- _REQUIRED WORK_:
Please return the lines of the data that contain "shoulder".
··· DATA EXCERPTS
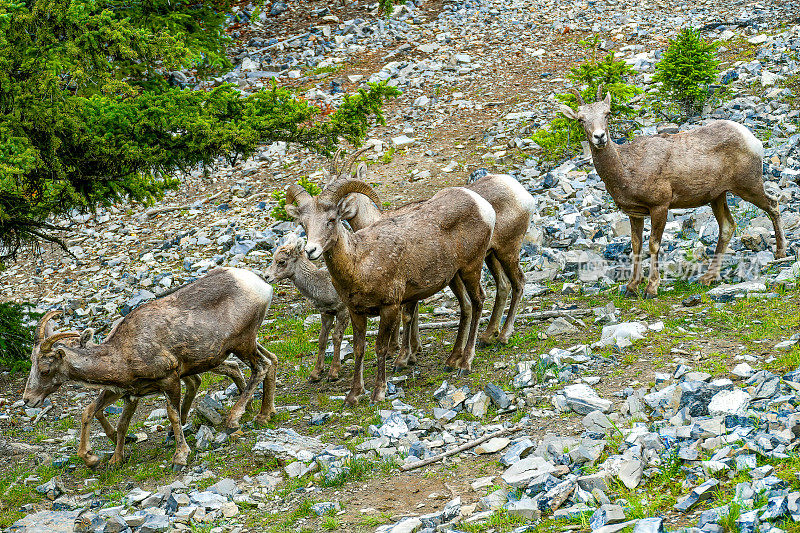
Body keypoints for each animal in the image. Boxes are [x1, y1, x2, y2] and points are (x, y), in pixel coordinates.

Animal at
······
··· DATA EXCERPTS
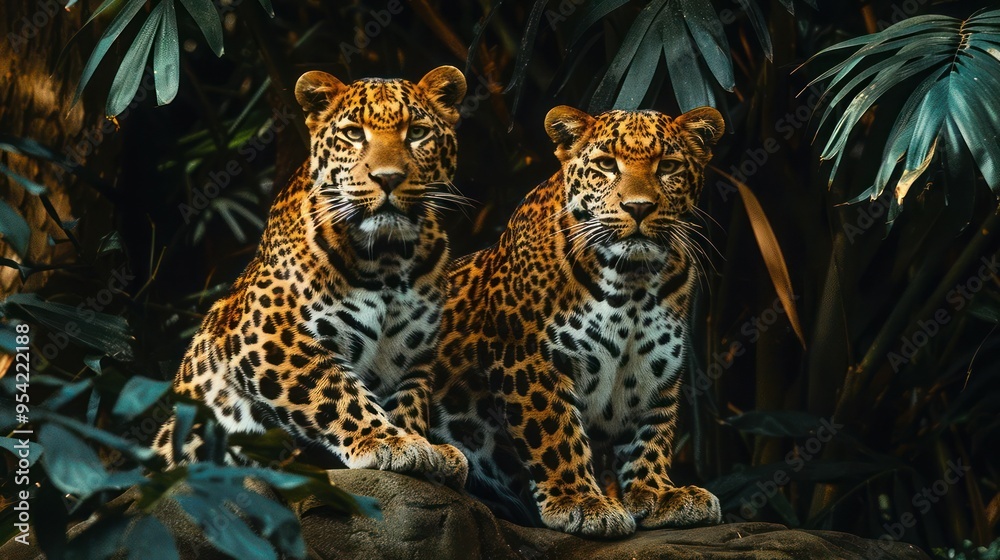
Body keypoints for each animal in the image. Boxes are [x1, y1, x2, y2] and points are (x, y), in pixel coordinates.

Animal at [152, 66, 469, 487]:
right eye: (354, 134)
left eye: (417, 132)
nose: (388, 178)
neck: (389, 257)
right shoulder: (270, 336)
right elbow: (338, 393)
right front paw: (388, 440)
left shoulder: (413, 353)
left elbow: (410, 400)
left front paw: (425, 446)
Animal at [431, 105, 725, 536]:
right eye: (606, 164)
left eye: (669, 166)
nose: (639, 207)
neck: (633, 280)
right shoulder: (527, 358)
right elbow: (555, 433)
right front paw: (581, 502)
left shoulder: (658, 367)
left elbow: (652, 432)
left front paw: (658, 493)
······
- _RESPONSE BELOW_:
right shoulder: (270, 336)
left shoulder: (413, 353)
right shoulder: (527, 358)
left shoulder: (658, 367)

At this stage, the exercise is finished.